Excerpt provided =
A dilemma for the emergence of spacetime in canonical quantum gravity

Vincent Lam[*][†] & Michael Esfeld[‡]

Abstract

The procedures of canonical quantization of the gravitational field apparently lead to entities for which any interpretation in terms of spatio-temporal localization or spatio-temporal extension seems difficult. This fact is the main ground for the suggestion that can often be found in the physics literature on canonical quantum gravity according to which spacetime may not be fundamental in some sense. This paper aims to investigate this radical suggestion from an ontologically serious point of view in the cases of two standard forms of canonical quantum gravity, quantum geometrodynamics and loop quantum gravity. We start by discussing the physical features of the quantum wave functional of quantum geometrodynamics and of the spin networks (and spin foams) of loop quantum gravity that motivate the view according to which spacetime is not fundamental. We then point out that, by contrast, for any known ontologically serious understanding of quantum entanglement, the commitment to spacetime seems indispensable. Against this background, we then critically discuss the idea that spacetime may emerge from more fundamental entities. As a consequence, we finally suggest that the emergence of classical spacetime in canonical quantum gravity faces a dilemma: either spacetime ontologically emerges from more fundamental non-spatio-temporal entities or it already belongs to the fundamental quantum gravitational level and the emergence of the classical picture is merely a matter of levels of description. On the first horn of the dilemma, it is unclear how to make sense of concrete physical entities that are not in spacetime and of the notion of ontological emergence that is involved. The second horn runs into the difficulties raised by the physics of canonical quantum gravity.

Information =
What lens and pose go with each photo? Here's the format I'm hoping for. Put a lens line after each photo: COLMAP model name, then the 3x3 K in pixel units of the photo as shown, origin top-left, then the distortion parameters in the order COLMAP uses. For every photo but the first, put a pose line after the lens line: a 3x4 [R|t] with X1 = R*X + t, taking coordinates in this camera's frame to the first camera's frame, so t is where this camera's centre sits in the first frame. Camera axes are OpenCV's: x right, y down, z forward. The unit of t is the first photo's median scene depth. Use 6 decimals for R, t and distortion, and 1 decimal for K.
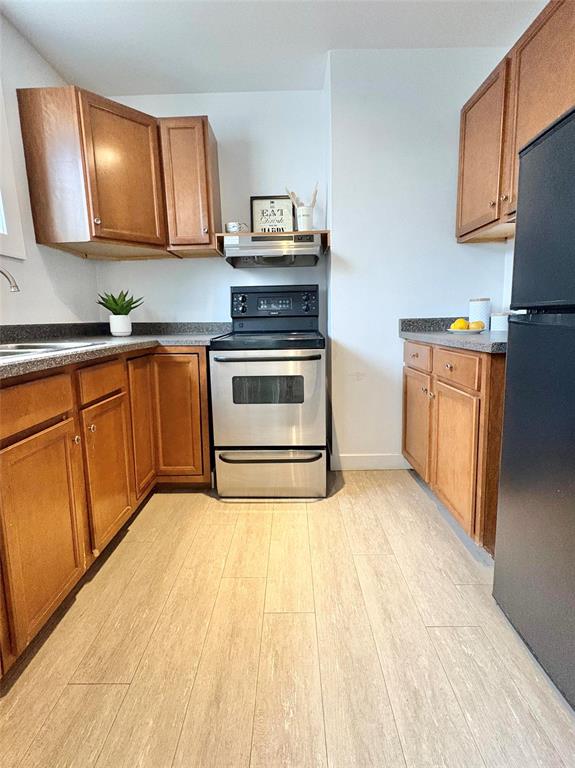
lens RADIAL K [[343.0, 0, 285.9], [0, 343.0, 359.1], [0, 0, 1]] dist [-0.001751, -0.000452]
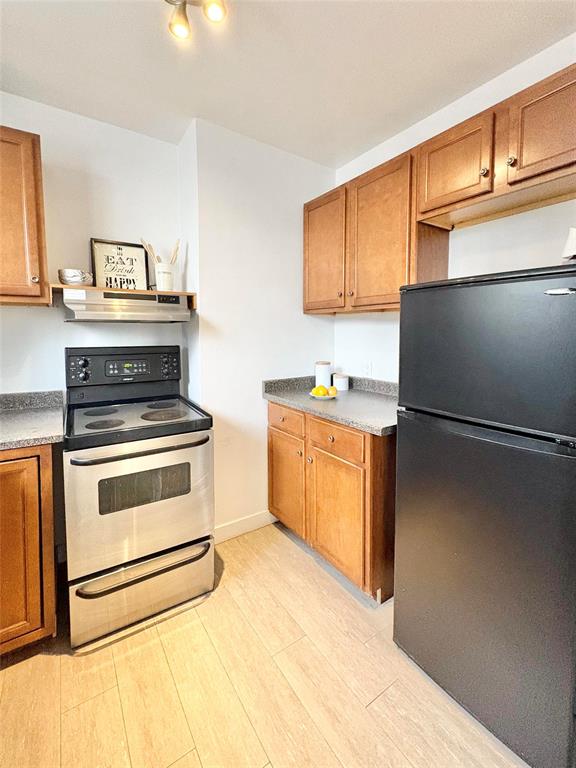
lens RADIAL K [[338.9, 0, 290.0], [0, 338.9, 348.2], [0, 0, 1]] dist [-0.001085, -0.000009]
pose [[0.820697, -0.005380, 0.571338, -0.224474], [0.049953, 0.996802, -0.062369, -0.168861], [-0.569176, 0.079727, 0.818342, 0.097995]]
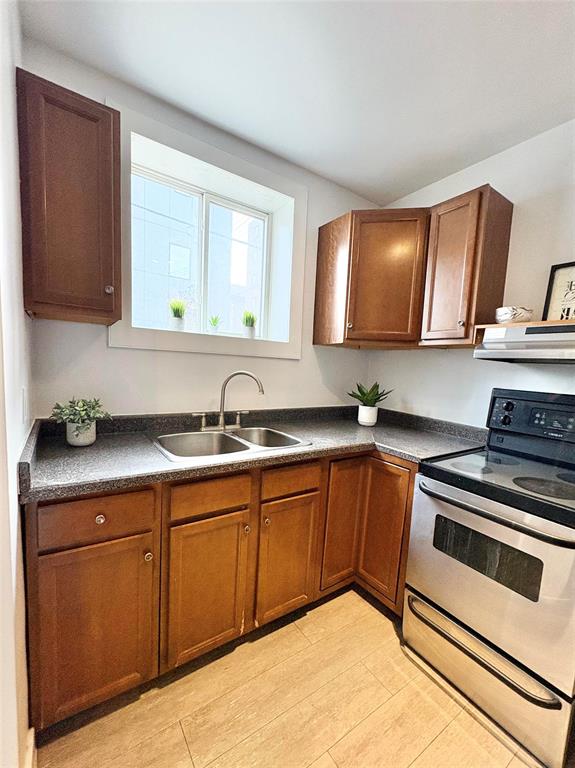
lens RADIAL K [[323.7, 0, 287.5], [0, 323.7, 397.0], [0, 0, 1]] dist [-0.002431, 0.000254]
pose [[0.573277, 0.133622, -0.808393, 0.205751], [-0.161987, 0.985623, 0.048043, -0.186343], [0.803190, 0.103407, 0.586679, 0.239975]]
--
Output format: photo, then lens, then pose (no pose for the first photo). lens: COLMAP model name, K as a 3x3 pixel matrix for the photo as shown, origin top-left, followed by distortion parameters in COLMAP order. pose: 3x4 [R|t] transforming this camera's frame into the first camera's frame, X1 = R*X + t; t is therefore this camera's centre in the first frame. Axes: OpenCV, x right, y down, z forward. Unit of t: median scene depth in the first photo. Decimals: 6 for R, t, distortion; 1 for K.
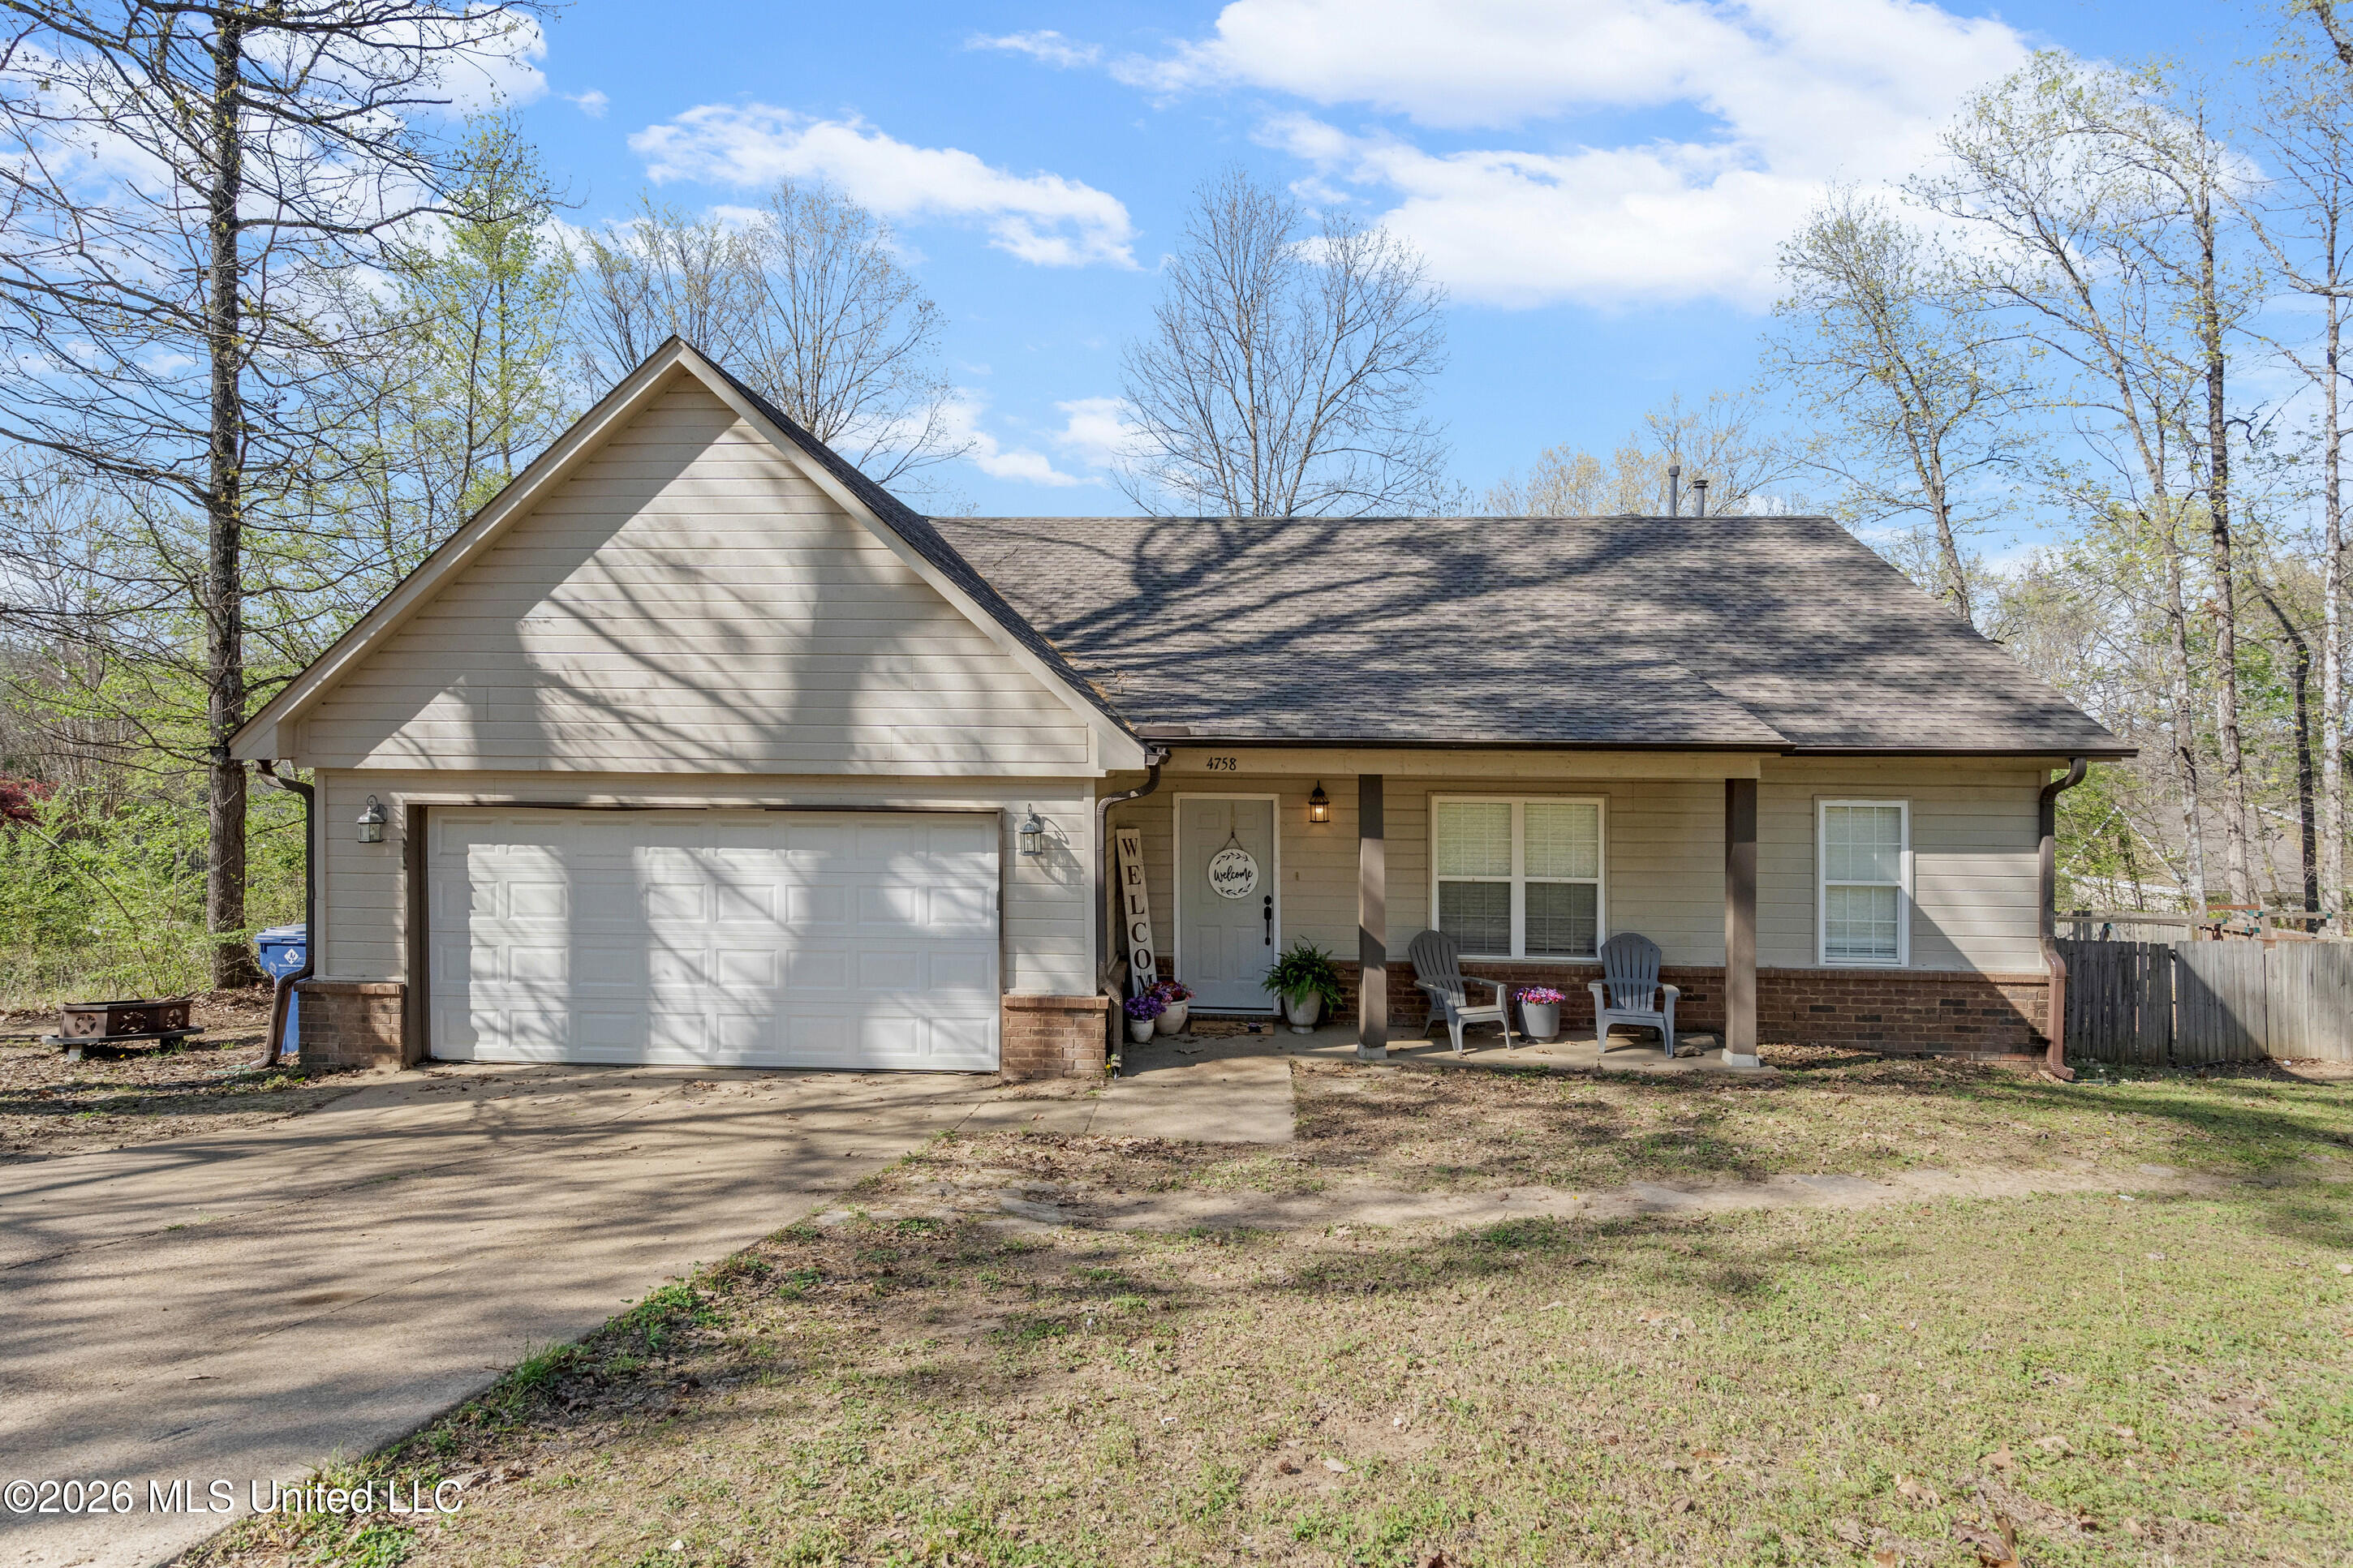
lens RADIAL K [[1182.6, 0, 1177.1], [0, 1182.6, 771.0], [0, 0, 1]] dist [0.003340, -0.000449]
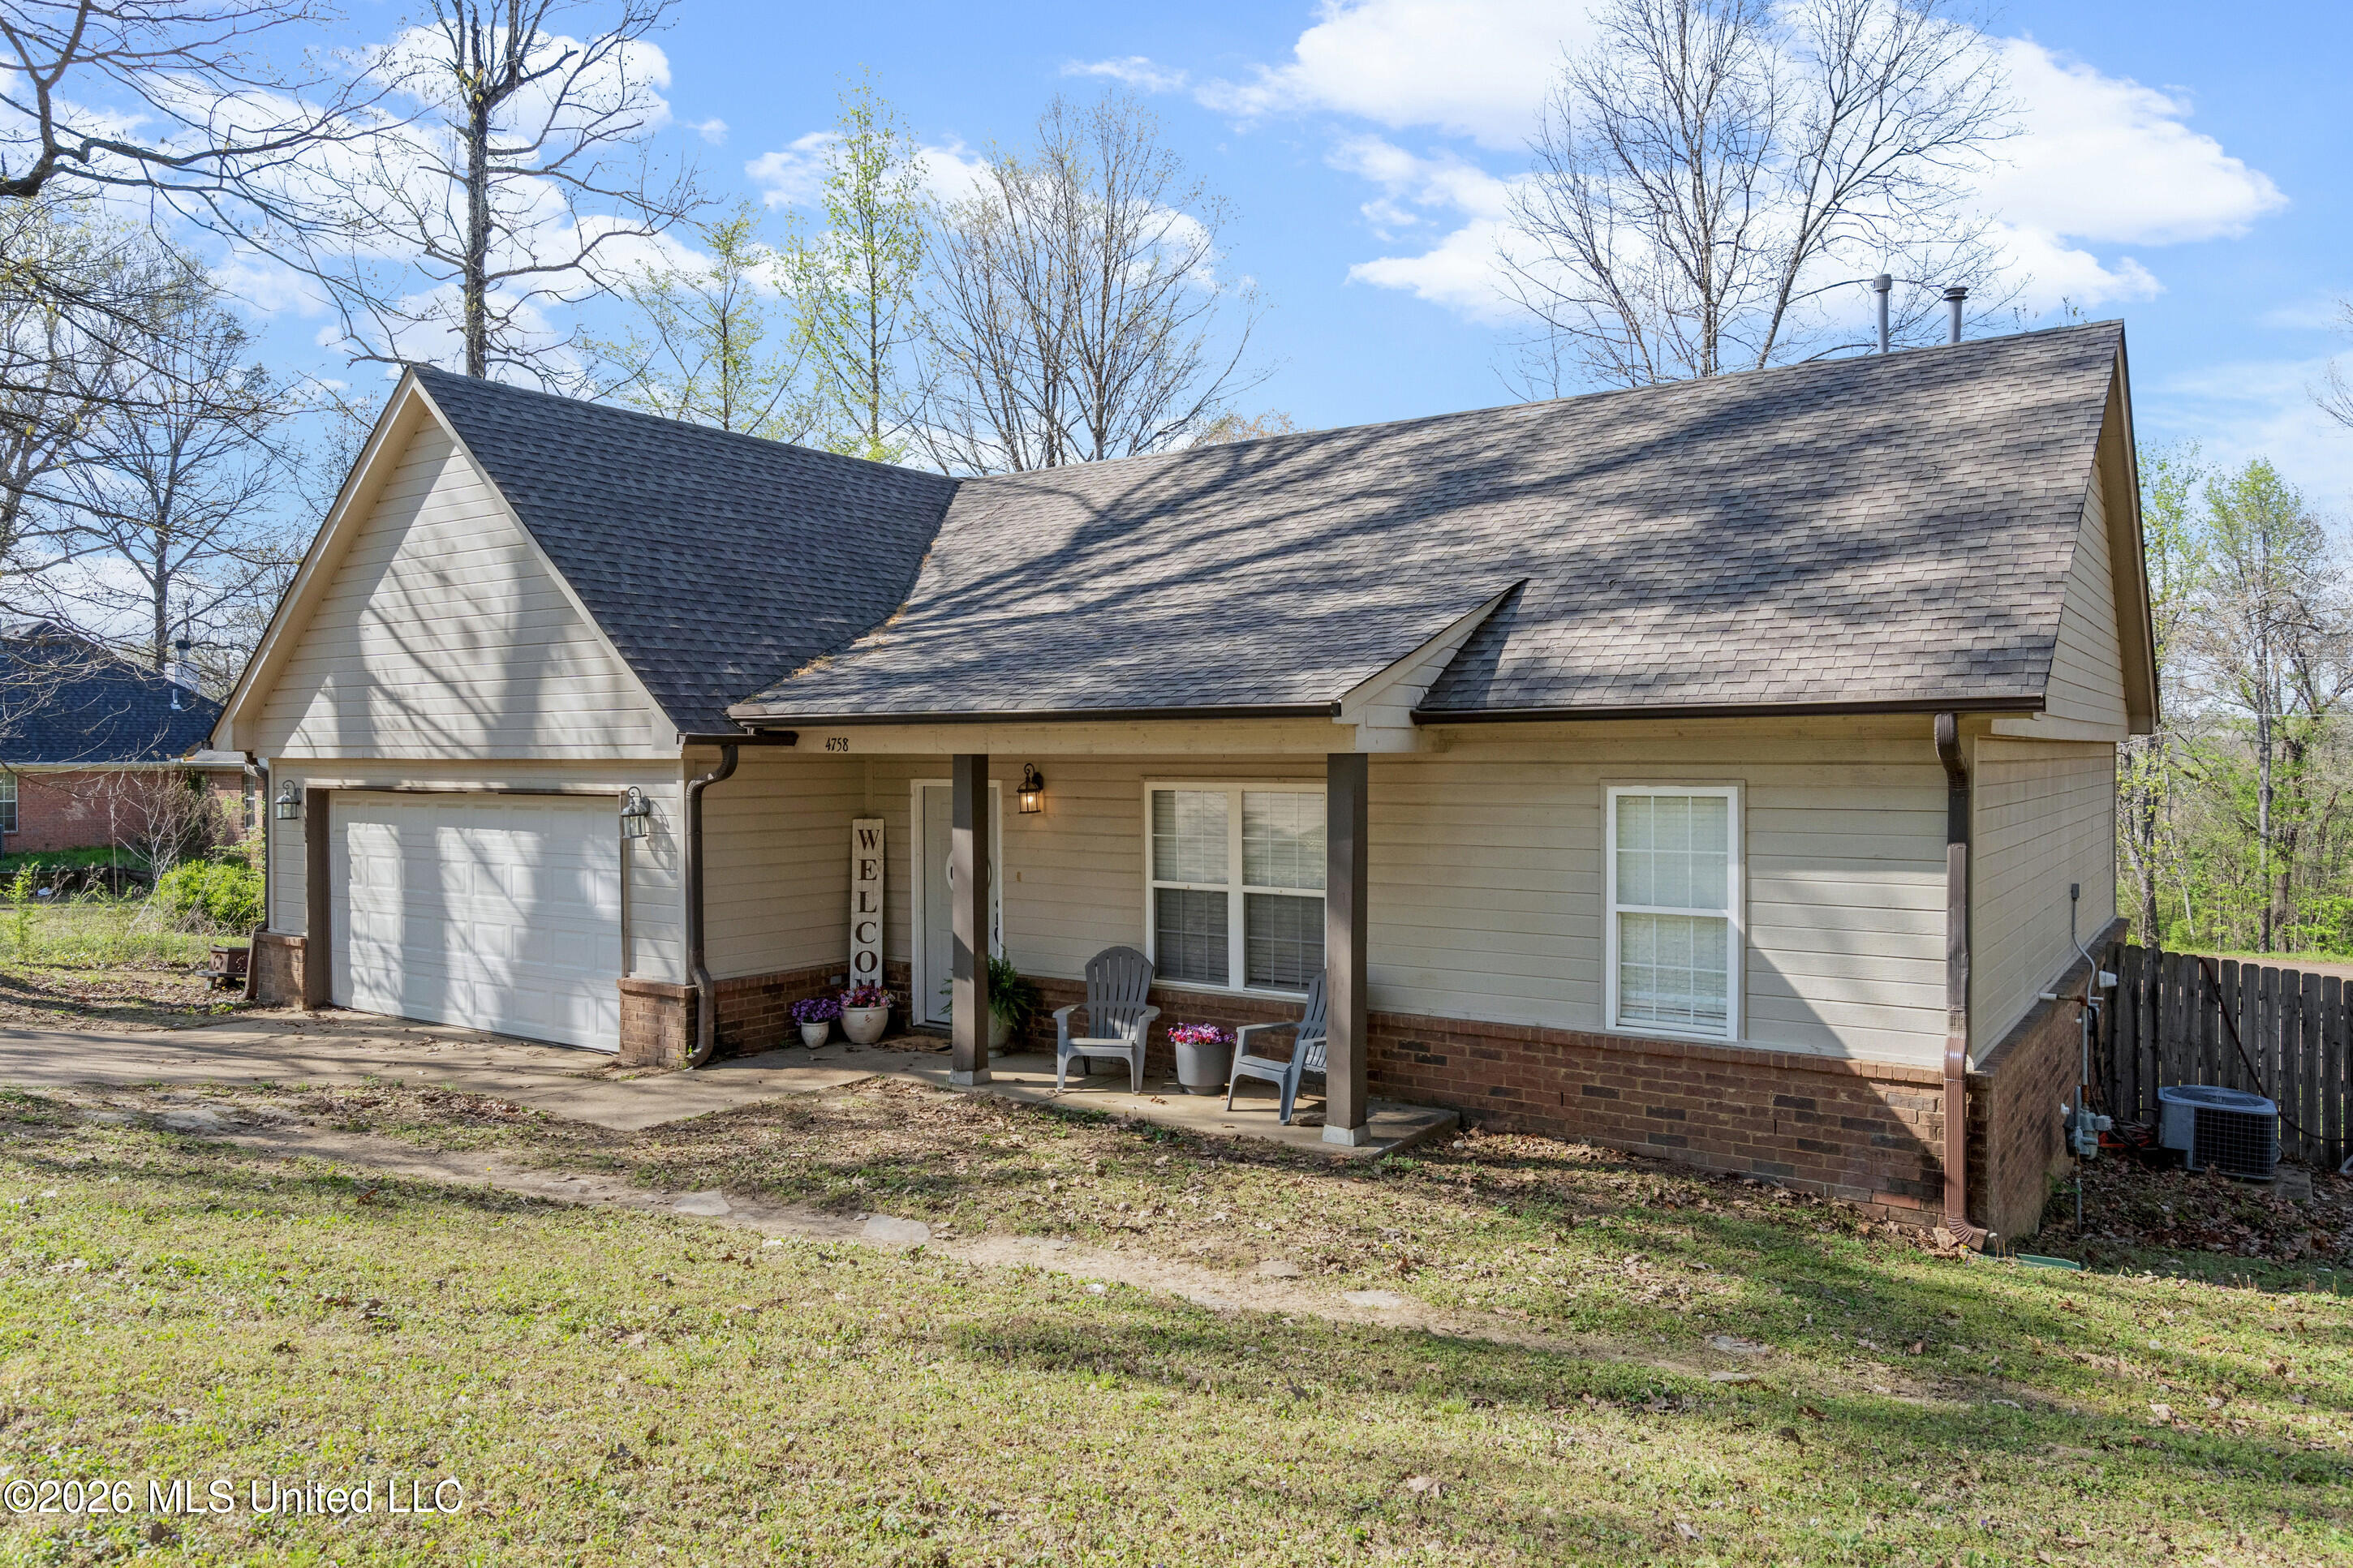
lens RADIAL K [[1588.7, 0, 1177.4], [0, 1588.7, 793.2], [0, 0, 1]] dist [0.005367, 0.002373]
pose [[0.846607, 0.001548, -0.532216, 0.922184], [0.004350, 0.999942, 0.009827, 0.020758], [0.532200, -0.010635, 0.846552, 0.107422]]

Activity A = Decide whether each statement agrees with the abstract on spacetime in canonical quantum gravity, answering yes or no and quoting the words that settle it: (i) the paper examines quantum geometrodynamics and loop quantum gravity; (ii) the authors hold that an ontologically serious understanding of quantum entanglement can do without spacetime; (iii) the first horn of the dilemma runs into difficulties raised by the physics of canonical quantum gravity.
Activity B = Translate into French this sentence from the abstract on spacetime in canonical quantum gravity: "We then point out that, by contrast, for any known ontologically serious understanding of quantum entanglement, the commitment to spacetime seems indispensable."

Task result A =
(i) Yes: "in the cases of two standard forms of canonical quantum gravity, quantum geometrodynamics and loop quantum gravity."
(ii) No: "for any known ontologically serious understanding of quantum entanglement, the commitment to spacetime seems indispensable."
(iii) No: "The second horn runs into the difficulties raised by the physics of canonical quantum gravity."

Task result B = Nous soulignons ensuite que, par contraste, pour toute compréhension ontologiquement sérieuse connue de l'intrication quantique, l'engagement envers l'espace-temps semble indispensable.